Monday, October 09, 2006

For Phils, What Should Have Been

The Philadelphia Phillies aren't in the postseason, and the sin of that is, if they were they would be one of the best teams going.

First, the Phillies by far had deeper, and arguably better starting pitching than most of the thinned-out, broke-down rotations that qualified to pursue the National League pennant.

Second, the Phillies' offense, multi-faceted with the speed/power of Jimmy Rollins at the top of the order, a revived Chase Utley right behind, and mighty Ryan Howard cleaning up in the cleanup position, probably would have scored some runs. Which is more than, on, the San Diego Padres, the New York Yankees, the Minnesota Twins, did.

Thing is, to win in October, you've got to win September. The Phillies ultimately didn't, losing just often enough in the final week to allow the Los Angeles Dodgers and Padres to win the three-way race to the wild card (with the Padres surging to the NL West title and L.A. snaring the wild card).

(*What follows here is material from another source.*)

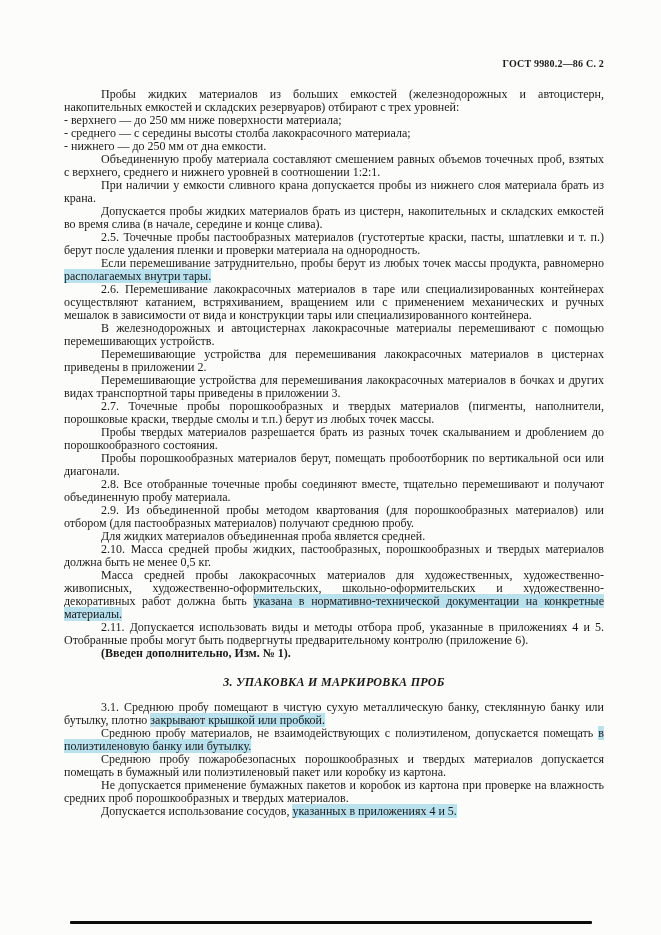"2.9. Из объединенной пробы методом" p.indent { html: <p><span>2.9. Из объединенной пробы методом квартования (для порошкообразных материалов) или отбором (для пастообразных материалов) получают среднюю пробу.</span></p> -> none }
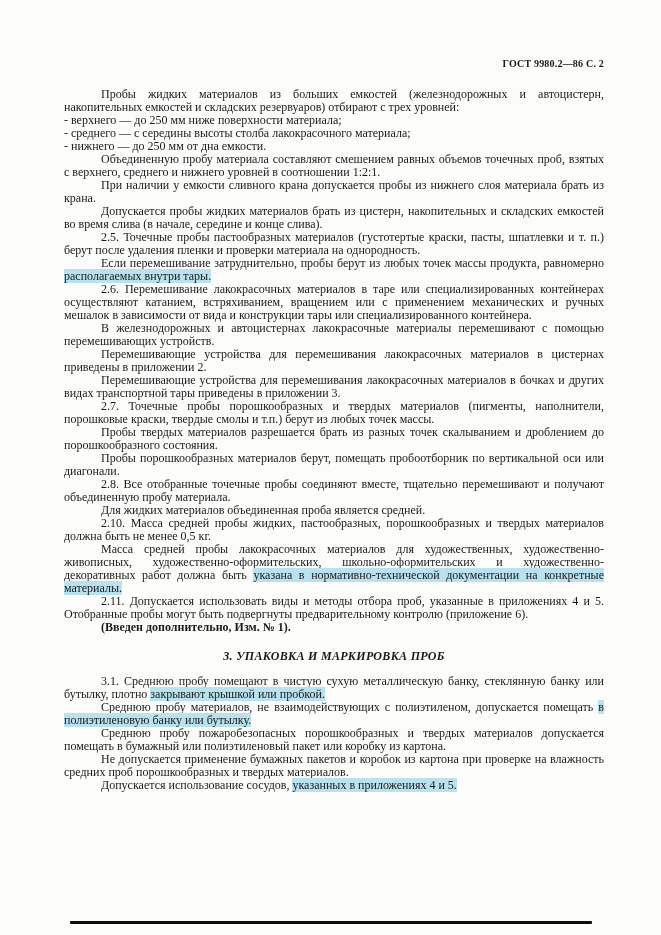"Допускается использование сосудов," p.indent { html: <p><span>Допускается использование сосудов, </span><span>указанных в приложениях 4 и 5.</span></p> -> none }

L.A. and the Pods are terribly flawed compared to the Phillies. But they took care of business where the Phillies could not - something the hometown team rightfully should fret about all off-season.

1 comment:

Anonymous said...

You're right Claire, they could have been a contender.There are so many things they could have done. If they had good baseball people running the show instead of Montgomery and his flunkies they would have been in the playoffs for the last two years, at least. Perhaps more and perhaps a world championship. The owners could have been the toast of the town, instead of the clowns they are.They were so afraid to hire a great manager, ( Jim Leland ) who would have had them in the playoffs for both years. Afraid that he might have rocked their gravy train boat, that they hired a good ole boy or clown like Charlie.